Das von der Beklagten in Anspruch genommene Recht würde hiernach der Gewerbegesetzgebung gegenüber nur dann als ausgeschlossen gelten, wenn seine Ausübung einen Gewerbebetrieb in sich schließen würde. Dies ist aber nicht der Fall. Durch die Stoltaxordnung ist eine innere Angelegenheit der Kirchengesellschaft verfassungsmäßig geregelt. Die rechtlichen Beziehungen zwischen der Gesellschaft als solcher und ihren Mitgliedern sind begrenzt worden.
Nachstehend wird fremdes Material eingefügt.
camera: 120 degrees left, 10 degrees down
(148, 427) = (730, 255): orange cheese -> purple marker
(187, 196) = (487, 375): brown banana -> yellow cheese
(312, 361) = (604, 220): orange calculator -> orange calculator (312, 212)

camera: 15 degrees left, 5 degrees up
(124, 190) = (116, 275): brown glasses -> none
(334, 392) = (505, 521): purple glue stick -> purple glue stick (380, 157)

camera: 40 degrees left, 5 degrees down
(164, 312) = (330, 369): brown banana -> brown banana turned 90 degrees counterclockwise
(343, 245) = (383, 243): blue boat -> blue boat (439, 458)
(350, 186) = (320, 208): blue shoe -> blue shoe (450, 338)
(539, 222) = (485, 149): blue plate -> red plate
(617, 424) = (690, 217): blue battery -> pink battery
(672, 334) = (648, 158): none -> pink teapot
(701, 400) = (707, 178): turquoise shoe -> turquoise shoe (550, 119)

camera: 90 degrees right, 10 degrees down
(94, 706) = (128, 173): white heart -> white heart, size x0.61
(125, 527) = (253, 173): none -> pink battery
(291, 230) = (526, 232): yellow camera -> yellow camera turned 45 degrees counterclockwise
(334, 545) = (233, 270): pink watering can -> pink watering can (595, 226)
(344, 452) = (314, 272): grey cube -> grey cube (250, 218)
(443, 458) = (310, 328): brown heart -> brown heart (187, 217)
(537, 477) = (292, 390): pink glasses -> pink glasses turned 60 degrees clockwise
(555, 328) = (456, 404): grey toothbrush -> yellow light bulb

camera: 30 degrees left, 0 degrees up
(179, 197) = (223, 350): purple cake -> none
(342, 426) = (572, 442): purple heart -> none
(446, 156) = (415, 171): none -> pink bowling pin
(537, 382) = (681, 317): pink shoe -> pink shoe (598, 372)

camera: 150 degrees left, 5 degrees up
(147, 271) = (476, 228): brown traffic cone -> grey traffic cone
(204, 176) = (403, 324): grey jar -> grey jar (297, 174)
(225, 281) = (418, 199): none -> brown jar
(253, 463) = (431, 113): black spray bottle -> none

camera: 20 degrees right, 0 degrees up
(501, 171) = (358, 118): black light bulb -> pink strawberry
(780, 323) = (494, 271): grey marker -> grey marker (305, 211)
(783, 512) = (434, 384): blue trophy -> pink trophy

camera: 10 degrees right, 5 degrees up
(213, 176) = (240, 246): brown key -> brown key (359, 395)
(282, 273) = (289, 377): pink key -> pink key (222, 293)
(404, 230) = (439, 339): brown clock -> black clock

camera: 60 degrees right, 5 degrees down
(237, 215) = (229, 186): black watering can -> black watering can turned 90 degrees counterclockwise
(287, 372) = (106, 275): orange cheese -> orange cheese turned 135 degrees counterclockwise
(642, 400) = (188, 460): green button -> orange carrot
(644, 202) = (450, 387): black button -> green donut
Es ist den letzteren der Gesellschaft gegenüber die Verpflichtung auferlegt, in einer die Kirche betreffenden Angelegenheit eintretenden Falles sich nur der Institute der Kirche zu bedienen. Damit wird, wie oben gezeigt, ein kirchlicher Zweck verfolgt, und wenn die Mitglieder gehalten sind, für die von der Kirche gewährten Leistungen eine Abgabe zu zahlen, so hat diese den Charakter der kirchlichen Abgabe."

  • 1. vgl. Koller , Gewerbeordnung S. 60.